Stored data
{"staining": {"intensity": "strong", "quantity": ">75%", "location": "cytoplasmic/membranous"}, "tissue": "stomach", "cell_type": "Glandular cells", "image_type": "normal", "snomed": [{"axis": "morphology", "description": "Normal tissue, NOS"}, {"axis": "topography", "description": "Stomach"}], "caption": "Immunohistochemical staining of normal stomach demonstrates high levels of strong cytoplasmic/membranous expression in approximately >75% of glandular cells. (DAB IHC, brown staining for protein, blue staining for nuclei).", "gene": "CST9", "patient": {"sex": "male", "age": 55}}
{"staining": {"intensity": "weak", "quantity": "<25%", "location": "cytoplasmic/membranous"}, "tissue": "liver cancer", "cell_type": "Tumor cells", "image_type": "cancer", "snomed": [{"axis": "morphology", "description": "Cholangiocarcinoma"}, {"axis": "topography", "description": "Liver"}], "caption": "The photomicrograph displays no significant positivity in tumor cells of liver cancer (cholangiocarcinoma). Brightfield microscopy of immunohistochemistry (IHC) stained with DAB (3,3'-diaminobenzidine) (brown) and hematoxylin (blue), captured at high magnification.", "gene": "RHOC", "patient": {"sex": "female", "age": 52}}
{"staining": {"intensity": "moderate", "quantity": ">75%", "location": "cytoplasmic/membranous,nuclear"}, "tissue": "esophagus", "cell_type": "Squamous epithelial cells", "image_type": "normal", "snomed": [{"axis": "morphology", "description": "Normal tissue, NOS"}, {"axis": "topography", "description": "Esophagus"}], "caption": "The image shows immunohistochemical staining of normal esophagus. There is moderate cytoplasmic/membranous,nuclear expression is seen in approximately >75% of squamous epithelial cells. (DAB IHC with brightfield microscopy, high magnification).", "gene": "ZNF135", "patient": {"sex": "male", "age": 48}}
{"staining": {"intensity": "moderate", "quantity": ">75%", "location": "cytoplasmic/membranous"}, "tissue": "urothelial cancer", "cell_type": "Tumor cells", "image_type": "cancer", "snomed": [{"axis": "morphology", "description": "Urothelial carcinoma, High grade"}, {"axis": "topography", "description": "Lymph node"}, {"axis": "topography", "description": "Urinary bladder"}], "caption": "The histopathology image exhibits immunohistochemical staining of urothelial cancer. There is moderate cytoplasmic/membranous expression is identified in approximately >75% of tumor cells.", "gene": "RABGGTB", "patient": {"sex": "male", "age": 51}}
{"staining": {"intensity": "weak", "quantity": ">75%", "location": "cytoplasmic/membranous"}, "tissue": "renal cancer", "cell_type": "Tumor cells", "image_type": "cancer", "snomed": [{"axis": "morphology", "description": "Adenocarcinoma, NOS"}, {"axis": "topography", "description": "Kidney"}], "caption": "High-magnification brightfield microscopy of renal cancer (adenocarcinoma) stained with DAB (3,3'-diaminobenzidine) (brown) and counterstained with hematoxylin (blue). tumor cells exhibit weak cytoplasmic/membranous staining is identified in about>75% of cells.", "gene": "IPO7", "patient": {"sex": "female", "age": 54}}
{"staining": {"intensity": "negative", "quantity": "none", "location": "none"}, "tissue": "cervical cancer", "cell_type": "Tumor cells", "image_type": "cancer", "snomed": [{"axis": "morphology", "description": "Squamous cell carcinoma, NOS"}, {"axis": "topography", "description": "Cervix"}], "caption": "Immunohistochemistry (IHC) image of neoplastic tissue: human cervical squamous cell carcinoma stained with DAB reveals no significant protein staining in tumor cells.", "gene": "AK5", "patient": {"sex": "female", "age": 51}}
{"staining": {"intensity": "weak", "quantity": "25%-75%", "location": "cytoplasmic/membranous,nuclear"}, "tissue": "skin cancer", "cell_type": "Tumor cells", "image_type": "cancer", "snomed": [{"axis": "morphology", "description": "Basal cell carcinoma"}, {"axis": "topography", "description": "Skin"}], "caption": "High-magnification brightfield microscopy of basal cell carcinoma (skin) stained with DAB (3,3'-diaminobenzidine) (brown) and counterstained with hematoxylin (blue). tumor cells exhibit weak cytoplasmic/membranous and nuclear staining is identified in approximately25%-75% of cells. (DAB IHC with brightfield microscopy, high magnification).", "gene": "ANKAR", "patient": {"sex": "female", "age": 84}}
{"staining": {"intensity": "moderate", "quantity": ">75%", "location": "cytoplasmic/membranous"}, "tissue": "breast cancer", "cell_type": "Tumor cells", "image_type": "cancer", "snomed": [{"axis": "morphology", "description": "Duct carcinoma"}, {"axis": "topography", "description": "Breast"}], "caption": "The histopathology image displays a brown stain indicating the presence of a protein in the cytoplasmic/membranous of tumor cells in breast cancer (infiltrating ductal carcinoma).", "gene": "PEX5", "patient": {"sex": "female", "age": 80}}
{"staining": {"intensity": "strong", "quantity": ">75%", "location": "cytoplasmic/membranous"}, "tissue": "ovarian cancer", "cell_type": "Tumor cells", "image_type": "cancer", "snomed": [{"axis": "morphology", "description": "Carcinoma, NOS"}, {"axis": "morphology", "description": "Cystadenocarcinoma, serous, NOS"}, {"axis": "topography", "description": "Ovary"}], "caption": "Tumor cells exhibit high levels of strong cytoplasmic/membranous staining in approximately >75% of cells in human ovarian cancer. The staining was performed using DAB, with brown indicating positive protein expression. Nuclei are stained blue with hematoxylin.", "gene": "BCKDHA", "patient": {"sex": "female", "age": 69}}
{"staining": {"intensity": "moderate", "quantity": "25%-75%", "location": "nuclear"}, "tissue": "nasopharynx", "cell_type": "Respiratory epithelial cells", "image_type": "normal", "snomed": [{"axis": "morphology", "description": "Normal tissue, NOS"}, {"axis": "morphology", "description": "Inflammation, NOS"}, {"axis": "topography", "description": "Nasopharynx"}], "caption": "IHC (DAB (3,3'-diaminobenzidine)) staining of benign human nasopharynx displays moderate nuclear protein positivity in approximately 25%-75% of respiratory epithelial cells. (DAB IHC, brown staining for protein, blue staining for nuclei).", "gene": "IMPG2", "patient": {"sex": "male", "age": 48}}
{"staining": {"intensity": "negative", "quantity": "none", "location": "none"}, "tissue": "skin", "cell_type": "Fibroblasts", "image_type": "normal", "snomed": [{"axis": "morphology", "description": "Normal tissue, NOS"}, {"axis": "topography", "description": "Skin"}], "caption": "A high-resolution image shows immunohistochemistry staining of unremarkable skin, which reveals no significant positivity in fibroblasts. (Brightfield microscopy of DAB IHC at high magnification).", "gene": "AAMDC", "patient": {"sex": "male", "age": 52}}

WHAT IS REQUIRED
Your answer should consist of every record, printed exactly as given.

TASK SOLUTION
{"staining": {"intensity": "strong", "quantity": ">75%", "location": "cytoplasmic/membranous"}, "tissue": "stomach", "cell_type": "Glandular cells", "image_type": "normal", "snomed": [{"axis": "morphology", "description": "Normal tissue, NOS"}, {"axis": "topography", "description": "Stomach"}], "caption": "Immunohistochemical staining of normal stomach demonstrates high levels of strong cytoplasmic/membranous expression in approximately >75% of glandular cells. (DAB IHC, brown staining for protein, blue staining for nuclei).", "gene": "CST9", "patient": {"sex": "male", "age": 55}}
{"staining": {"intensity": "weak", "quantity": "<25%", "location": "cytoplasmic/membranous"}, "tissue": "liver cancer", "cell_type": "Tumor cells", "image_type": "cancer", "snomed": [{"axis": "morphology", "description": "Cholangiocarcinoma"}, {"axis": "topography", "description": "Liver"}], "caption": "The photomicrograph displays no significant positivity in tumor cells of liver cancer (cholangiocarcinoma). Brightfield microscopy of immunohistochemistry (IHC) stained with DAB (3,3'-diaminobenzidine) (brown) and hematoxylin (blue), captured at high magnification.", "gene": "RHOC", "patient": {"sex": "female", "age": 52}}
{"staining": {"intensity": "moderate", "quantity": ">75%", "location": "cytoplasmic/membranous,nuclear"}, "tissue": "esophagus", "cell_type": "Squamous epithelial cells", "image_type": "normal", "snomed": [{"axis": "morphology", "description": "Normal tissue, NOS"}, {"axis": "topography", "description": "Esophagus"}], "caption": "The image shows immunohistochemical staining of normal esophagus. There is moderate cytoplasmic/membranous,nuclear expression is seen in approximately >75% of squamous epithelial cells. (DAB IHC with brightfield microscopy, high magnification).", "gene": "ZNF135", "patient": {"sex": "male", "age": 48}}
{"staining": {"intensity": "moderate", "quantity": ">75%", "location": "cytoplasmic/membranous"}, "tissue": "urothelial cancer", "cell_type": "Tumor cells", "image_type": "cancer", "snomed": [{"axis": "morphology", "description": "Urothelial carcinoma, High grade"}, {"axis": "topography", "description": "Lymph node"}, {"axis": "topography", "description": "Urinary bladder"}], "caption": "The histopathology image exhibits immunohistochemical staining of urothelial cancer. There is moderate cytoplasmic/membranous expression is identified in approximately >75% of tumor cells.", "gene": "RABGGTB", "patient": {"sex": "male", "age": 51}}
{"staining": {"intensity": "weak", "quantity": ">75%", "location": "cytoplasmic/membranous"}, "tissue": "renal cancer", "cell_type": "Tumor cells", "image_type": "cancer", "snomed": [{"axis": "morphology", "description": "Adenocarcinoma, NOS"}, {"axis": "topography", "description": "Kidney"}], "caption": "High-magnification brightfield microscopy of renal cancer (adenocarcinoma) stained with DAB (3,3'-diaminobenzidine) (brown) and counterstained with hematoxylin (blue). tumor cells exhibit weak cytoplasmic/membranous staining is identified in about>75% of cells.", "gene": "IPO7", "patient": {"sex": "female", "age": 54}}
{"staining": {"intensity": "negative", "quantity": "none", "location": "none"}, "tissue": "cervical cancer", "cell_type": "Tumor cells", "image_type": "cancer", "snomed": [{"axis": "morphology", "description": "Squamous cell carcinoma, NOS"}, {"axis": "topography", "description": "Cervix"}], "caption": "Immunohistochemistry (IHC) image of neoplastic tissue: human cervical squamous cell carcinoma stained with DAB reveals no significant protein staining in tumor cells.", "gene": "AK5", "patient": {"sex": "female", "age": 51}}
{"staining": {"intensity": "weak", "quantity": "25%-75%", "location": "cytoplasmic/membranous,nuclear"}, "tissue": "skin cancer", "cell_type": "Tumor cells", "image_type": "cancer", "snomed": [{"axis": "morphology", "description": "Basal cell carcinoma"}, {"axis": "topography", "description": "Skin"}], "caption": "High-magnification brightfield microscopy of basal cell carcinoma (skin) stained with DAB (3,3'-diaminobenzidine) (brown) and counterstained with hematoxylin (blue). tumor cells exhibit weak cytoplasmic/membranous and nuclear staining is identified in approximately25%-75% of cells. (DAB IHC with brightfield microscopy, high magnification).", "gene": "ANKAR", "patient": {"sex": "female", "age": 84}}
{"staining": {"intensity": "moderate", "quantity": ">75%", "location": "cytoplasmic/membranous"}, "tissue": "breast cancer", "cell_type": "Tumor cells", "image_type": "cancer", "snomed": [{"axis": "morphology", "description": "Duct carcinoma"}, {"axis": "topography", "description": "Breast"}], "caption": "The histopathology image displays a brown stain indicating the presence of a protein in the cytoplasmic/membranous of tumor cells in breast cancer (infiltrating ductal carcinoma).", "gene": "PEX5", "patient": {"sex": "female", "age": 80}}
{"staining": {"intensity": "strong", "quantity": ">75%", "location": "cytoplasmic/membranous"}, "tissue": "ovarian cancer", "cell_type": "Tumor cells", "image_type": "cancer", "snomed": [{"axis": "morphology", "description": "Carcinoma, NOS"}, {"axis": "morphology", "description": "Cystadenocarcinoma, serous, NOS"}, {"axis": "topography", "description": "Ovary"}], "caption": "Tumor cells exhibit high levels of strong cytoplasmic/membranous staining in approximately >75% of cells in human ovarian cancer. The staining was performed using DAB, with brown indicating positive protein expression. Nuclei are stained blue with hematoxylin.", "gene": "BCKDHA", "patient": {"sex": "female", "age": 69}}
{"staining": {"intensity": "moderate", "quantity": "25%-75%", "location": "nuclear"}, "tissue": "nasopharynx", "cell_type": "Respiratory epithelial cells", "image_type": "normal", "snomed": [{"axis": "morphology", "description": "Normal tissue, NOS"}, {"axis": "morphology", "description": "Inflammation, NOS"}, {"axis": "topography", "description": "Nasopharynx"}], "caption": "IHC (DAB (3,3'-diaminobenzidine)) staining of benign human nasopharynx displays moderate nuclear protein positivity in approximately 25%-75% of respiratory epithelial cells. (DAB IHC, brown staining for protein, blue staining for nuclei).", "gene": "IMPG2", "patient": {"sex": "male", "age": 48}}
{"staining": {"intensity": "negative", "quantity": "none", "location": "none"}, "tissue": "skin", "cell_type": "Fibroblasts", "image_type": "normal", "snomed": [{"axis": "morphology", "description": "Normal tissue, NOS"}, {"axis": "topography", "description": "Skin"}], "caption": "A high-resolution image shows immunohistochemistry staining of unremarkable skin, which reveals no significant positivity in fibroblasts. (Brightfield microscopy of DAB IHC at high magnification).", "gene": "AAMDC", "patient": {"sex": "male", "age": 52}}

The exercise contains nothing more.